Les femmes migrantes sont en effet davantage exposées aux violences conjugales en raison d’une combinaison  de facteurs comme la mauvaise maîtrise de la langue, les différences entre le droit de leur pays d’origine et le droit français … « Si les violences faites aux femmes touchent tous les milieux sociaux, toutes les classes d’âge et toutes les cultures, les femmes migrantes sont confrontées à des situations de vulnérabilité particulière, du fait de leur statut administratif, de leur précarité économique… » détaille le préfet Thierry Leleu. « Beaucoup d’entre elles subissent des choses qui ne sont pas considérées comme des violences dans leurs pays d’origine, insiste Isabelle Belleau-Briard, directrice territoriale de l’Office Français de l’Immigration et de l’Insertion (OFII) de Créteil. Mais on doit leur faire comprendre que le droit français les protège »

De la prise de conscience au dépôt de plainte

Le protocole de coopération signé entre l’Etat-OFII et le CIDFF du Val de Marne prévoit  un meilleur partage des informations et des initiatives ciblées comme par exemple la tenue d’une permanence hebdomadaire de six heures destinée uniquement aux femmes migrantes ou une démarche de sensibilisation aux violences conjugales à l’occasion des formations de l’OFII, ainsi qu’une formation des personnels pour mieux repérer les personnes victimes.

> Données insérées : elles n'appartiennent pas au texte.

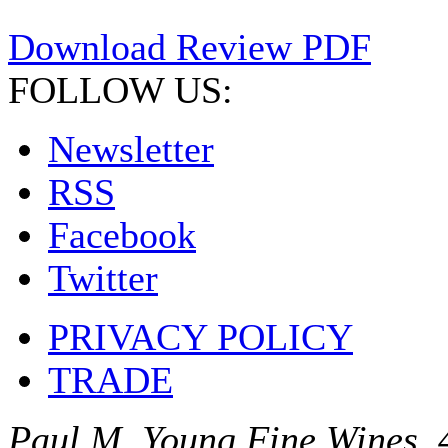
Download Review PDF
FOLLOW US:
Newsletter
RSS
Facebook
Twitter
PRIVACY POLICY
TRADE
Paul M. Young Fine Wines, 4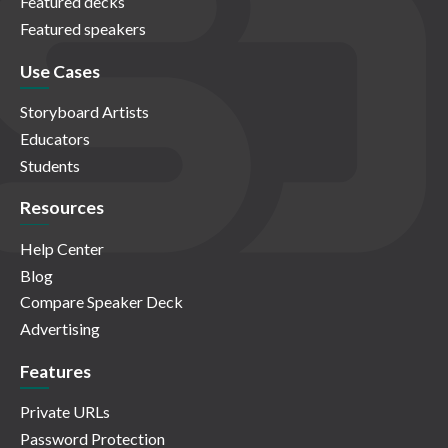
Featured decks
Featured speakers
Use Cases
Storyboard Artists
Educators
Students
Resources
Help Center
Blog
Compare Speaker Deck
Advertising
Features
Private URLs
Password Protection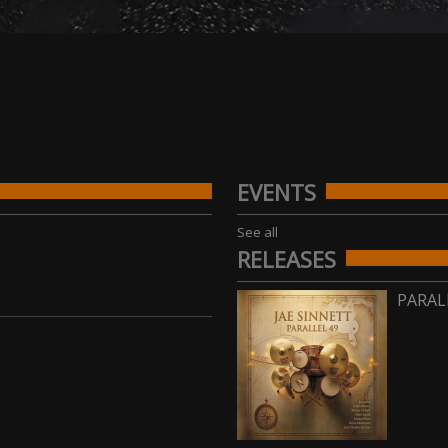
EVENTS
See all
RELEASES
PARAL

Ces sensibilisations doivent inciter les personnes à porter plainte. « Seuls 16% des personnes affirmant avoir subi des violences conjugales déposent plainte » regrette Thierry Leleu. Dans cette optique, des dispositions ont déjà été prises dans le département comme l’analyse approfondie des mains courantes liées aux violences conjugales ou encore la mise en place d’un téléphone grand danger pour certaines personnes. Voir précédent article à ce sujet.

 

 

Les initiatives viennent aussi des associations. Dans le Val-de-Marne, Tremplin 94 – SOS Femmes organise par exemple la Mirabal, une course à pied conviviale qui se tient chaque année dans le parc du Tremblay de Champigny-sur-Marne (prochaine édition dimanche).

Un numéro d’appel national : le 3919

Au cours de l’année 2013, 146 personnes sont décédées suite à des violences conjugales (soit 22% des homicides en France). 121 d’entre elles étaient des femmes. 3 habitaient dans le Val-de-Marne. Un numéro national, gratuit et anonyme, le 3919, existe depuis plusieurs années pour demander de l’aide et être mis en contact avec des associations et organismes locaux d’accompagnement. Depuis le début de l’année, ce 3919 a déjà reçu 1162 appels provenant du département. Le CIDFF 94 s’est pour sa part occupé de 336 personnes reconnues pénalement comme victimes de violences conjugales.